BRANO CITATO →
-------------------------
Raccontare la vicenda di quello che è stato ribattezzato “il Mostro di Firenze” in una serie Netflix significa risalire un fiume di paura, sangue e silenzi. Significa affrontare uno dei buchi neri più profondi della storia italiana recente. Stefano Sollima, con la serie Il Mostro, disponibile dal 22 ottobre, non si limita a rievocare quei fatti: li interroga.
E lo fa con una scelta coraggiosa: non inseguire il colpevole, ma ricostruire il sistema che ha prodotto i suoi sospetti, le sue paure, e forse i suoi silenzi. Quattro episodi, quattro sospettati, un unico punto di partenza: il primo delitto, quello di Signa del 1968, con Barbara Locci al centro. È da lì che si torna a guardare in faccia il mostro, e scoprire che ha molti volti. Alcuni fin troppo familiari.
-------------------------
DATI FORNITI →
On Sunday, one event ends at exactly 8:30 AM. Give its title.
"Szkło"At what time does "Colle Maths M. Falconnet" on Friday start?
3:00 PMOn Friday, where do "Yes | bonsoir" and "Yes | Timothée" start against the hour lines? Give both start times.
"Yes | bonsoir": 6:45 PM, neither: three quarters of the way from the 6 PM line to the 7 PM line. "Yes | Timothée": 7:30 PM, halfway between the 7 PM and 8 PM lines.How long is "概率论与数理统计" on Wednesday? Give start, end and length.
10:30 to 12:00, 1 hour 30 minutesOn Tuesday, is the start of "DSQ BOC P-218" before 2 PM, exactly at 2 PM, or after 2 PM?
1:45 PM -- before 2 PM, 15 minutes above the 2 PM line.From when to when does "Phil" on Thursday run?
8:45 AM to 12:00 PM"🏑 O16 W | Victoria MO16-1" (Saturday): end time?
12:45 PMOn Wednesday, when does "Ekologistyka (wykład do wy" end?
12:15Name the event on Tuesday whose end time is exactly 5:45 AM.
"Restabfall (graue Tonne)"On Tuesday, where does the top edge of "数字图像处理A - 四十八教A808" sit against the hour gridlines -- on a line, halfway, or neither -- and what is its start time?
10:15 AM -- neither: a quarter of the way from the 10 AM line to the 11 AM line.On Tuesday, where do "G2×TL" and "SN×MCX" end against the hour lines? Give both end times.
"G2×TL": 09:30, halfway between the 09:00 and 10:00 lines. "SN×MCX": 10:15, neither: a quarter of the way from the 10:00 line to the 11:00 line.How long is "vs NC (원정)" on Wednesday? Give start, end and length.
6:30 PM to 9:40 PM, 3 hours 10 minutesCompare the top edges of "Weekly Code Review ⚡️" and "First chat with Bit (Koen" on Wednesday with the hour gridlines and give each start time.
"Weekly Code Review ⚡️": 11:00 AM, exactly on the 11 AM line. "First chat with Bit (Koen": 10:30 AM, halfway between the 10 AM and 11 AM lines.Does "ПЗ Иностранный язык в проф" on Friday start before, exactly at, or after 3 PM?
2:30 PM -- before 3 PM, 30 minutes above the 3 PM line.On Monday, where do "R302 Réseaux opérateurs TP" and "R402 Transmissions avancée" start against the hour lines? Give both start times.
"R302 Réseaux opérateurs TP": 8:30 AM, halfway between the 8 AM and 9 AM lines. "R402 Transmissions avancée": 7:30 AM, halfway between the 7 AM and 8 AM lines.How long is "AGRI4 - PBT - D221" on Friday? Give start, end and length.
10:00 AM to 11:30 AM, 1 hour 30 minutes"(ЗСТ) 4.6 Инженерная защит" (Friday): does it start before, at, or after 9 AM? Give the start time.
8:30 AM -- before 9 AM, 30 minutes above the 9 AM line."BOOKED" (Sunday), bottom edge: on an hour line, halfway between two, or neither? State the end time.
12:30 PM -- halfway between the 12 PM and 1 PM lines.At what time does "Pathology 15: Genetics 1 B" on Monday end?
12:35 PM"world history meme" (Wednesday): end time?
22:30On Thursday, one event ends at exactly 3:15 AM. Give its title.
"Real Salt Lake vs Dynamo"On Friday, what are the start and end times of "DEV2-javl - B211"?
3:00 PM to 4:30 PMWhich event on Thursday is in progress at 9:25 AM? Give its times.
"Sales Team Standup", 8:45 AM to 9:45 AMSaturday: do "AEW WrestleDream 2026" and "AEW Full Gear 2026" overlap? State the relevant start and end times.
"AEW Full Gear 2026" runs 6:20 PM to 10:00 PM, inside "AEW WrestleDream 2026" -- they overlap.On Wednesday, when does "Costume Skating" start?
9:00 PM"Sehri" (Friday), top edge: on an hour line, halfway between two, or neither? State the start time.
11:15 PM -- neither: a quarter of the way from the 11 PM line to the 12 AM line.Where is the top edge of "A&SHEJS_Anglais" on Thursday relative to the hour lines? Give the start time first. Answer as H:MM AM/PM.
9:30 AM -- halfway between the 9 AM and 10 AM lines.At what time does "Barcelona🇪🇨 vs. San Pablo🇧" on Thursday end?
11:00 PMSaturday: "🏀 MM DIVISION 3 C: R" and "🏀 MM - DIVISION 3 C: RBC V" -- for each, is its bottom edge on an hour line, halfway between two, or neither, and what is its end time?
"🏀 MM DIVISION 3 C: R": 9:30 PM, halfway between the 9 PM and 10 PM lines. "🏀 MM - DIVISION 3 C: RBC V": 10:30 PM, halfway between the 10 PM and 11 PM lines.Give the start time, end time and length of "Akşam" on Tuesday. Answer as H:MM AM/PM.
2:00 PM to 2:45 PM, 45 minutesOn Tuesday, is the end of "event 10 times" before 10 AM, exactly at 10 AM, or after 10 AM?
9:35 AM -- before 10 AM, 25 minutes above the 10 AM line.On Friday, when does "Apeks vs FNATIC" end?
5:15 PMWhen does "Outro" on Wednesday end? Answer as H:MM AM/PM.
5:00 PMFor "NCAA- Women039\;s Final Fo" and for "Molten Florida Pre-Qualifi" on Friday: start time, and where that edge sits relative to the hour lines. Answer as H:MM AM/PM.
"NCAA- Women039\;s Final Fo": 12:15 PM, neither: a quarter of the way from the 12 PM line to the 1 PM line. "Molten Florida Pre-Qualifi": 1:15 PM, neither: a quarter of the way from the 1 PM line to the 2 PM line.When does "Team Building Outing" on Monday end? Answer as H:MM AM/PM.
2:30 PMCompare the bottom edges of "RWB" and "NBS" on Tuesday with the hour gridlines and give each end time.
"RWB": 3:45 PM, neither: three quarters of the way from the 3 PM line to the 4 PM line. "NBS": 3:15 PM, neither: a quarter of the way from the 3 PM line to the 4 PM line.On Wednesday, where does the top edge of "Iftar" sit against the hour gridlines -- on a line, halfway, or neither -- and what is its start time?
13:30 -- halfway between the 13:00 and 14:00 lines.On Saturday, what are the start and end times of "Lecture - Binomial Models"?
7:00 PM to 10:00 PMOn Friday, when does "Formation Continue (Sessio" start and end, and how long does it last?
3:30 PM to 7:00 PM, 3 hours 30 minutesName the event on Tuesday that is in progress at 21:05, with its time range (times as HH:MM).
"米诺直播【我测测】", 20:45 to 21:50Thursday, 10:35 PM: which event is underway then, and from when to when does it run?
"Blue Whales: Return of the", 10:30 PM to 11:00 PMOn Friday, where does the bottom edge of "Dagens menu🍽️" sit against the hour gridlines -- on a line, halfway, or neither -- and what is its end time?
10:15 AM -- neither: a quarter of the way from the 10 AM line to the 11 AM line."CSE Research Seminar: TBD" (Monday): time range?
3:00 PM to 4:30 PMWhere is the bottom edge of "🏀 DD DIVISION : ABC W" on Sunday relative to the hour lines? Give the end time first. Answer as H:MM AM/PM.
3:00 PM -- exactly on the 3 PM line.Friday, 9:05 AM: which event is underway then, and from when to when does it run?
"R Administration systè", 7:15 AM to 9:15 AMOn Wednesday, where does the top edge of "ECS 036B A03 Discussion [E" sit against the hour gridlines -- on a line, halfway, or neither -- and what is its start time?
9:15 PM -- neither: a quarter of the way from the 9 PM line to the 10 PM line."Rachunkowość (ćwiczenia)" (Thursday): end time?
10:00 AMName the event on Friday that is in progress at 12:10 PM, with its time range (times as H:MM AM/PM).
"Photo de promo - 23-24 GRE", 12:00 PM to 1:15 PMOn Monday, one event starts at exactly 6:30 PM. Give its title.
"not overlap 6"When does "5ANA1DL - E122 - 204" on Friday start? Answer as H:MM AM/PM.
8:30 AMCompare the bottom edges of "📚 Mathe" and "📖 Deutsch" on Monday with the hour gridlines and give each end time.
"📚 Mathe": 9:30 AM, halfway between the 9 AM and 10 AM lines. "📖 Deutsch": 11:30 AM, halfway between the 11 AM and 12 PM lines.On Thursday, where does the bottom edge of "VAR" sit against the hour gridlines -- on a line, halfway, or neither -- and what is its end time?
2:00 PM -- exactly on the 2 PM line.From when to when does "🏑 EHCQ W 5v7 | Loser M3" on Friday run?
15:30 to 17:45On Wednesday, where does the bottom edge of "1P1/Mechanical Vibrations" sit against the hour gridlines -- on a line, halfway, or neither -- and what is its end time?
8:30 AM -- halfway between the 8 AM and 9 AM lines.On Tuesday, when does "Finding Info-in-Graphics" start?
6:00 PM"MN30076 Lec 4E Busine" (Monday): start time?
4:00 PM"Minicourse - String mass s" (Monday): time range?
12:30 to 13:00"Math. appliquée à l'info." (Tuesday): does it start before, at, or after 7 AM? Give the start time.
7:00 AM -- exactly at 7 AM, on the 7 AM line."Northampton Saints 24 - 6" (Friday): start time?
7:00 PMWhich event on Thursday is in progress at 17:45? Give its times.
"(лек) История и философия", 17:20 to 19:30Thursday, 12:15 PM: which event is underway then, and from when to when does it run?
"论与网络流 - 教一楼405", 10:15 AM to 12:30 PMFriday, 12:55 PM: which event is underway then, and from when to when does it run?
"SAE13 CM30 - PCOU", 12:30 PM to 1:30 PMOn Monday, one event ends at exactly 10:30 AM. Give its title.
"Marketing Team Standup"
-------------------------
COMPITI DA SVOLGERE →
- A) Rispondi a queste domande sul brano sulla serie Il Mostro:
(i) Da quando è disponibile la serie?
(ii) Quanti episodi ha la serie?
(iii) Dove e in che anno è avvenuto il primo delitto?
- B) Ripeti il tratto del brano sulla serie Il Mostro che va da "E lo fa con" fino a "fin troppo familiari.".

SOLUZIONI DEI COMPITI →
- A)
(i) Dal 22 ottobre.
(ii) Quattro.
(iii) A Signa, nel 1968.

- B)
E lo fa con una scelta coraggiosa: non inseguire il colpevole, ma ricostruire il sistema che ha prodotto i suoi sospetti, le sue paure, e forse i suoi silenzi. Quattro episodi, quattro sospettati, un unico punto di partenza: il primo delitto, quello di Signa del 1968, con Barbara Locci al centro. È da lì che si torna a guardare in faccia il mostro, e scoprire che ha molti volti. Alcuni fin troppo familiari.